EXERCISE DIRECTIONS
Lay out every one of the following records as a Markdown table with two columns, No. and Record, where No. holds the row number and Record holds the line, and leave out any blank lines.

RECORDED DATA
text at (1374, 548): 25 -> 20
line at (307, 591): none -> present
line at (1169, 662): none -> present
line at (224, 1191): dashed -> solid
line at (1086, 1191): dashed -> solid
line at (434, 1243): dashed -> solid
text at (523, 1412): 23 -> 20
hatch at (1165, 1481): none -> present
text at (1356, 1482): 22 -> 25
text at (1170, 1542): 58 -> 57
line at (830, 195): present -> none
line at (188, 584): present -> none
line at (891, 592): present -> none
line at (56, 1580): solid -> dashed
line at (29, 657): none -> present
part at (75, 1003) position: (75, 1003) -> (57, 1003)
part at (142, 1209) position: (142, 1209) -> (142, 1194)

WORKED ANSWER
| No. | Record |
|---|---|
| 1 | text at (1374, 548): 25 -> 20 |
| 2 | line at (307, 591): none -> present |
| 3 | line at (1169, 662): none -> present |
| 4 | line at (224, 1191): dashed -> solid |
| 5 | line at (1086, 1191): dashed -> solid |
| 6 | line at (434, 1243): dashed -> solid |
| 7 | text at (523, 1412): 23 -> 20 |
| 8 | hatch at (1165, 1481): none -> present |
| 9 | text at (1356, 1482): 22 -> 25 |
| 10 | text at (1170, 1542): 58 -> 57 |
| 11 | line at (830, 195): present -> none |
| 12 | line at (188, 584): present -> none |
| 13 | line at (891, 592): present -> none |
| 14 | line at (56, 1580): solid -> dashed |
| 15 | line at (29, 657): none -> present |
| 16 | part at (75, 1003) position: (75, 1003) -> (57, 1003) |
| 17 | part at (142, 1209) position: (142, 1209) -> (142, 1194) |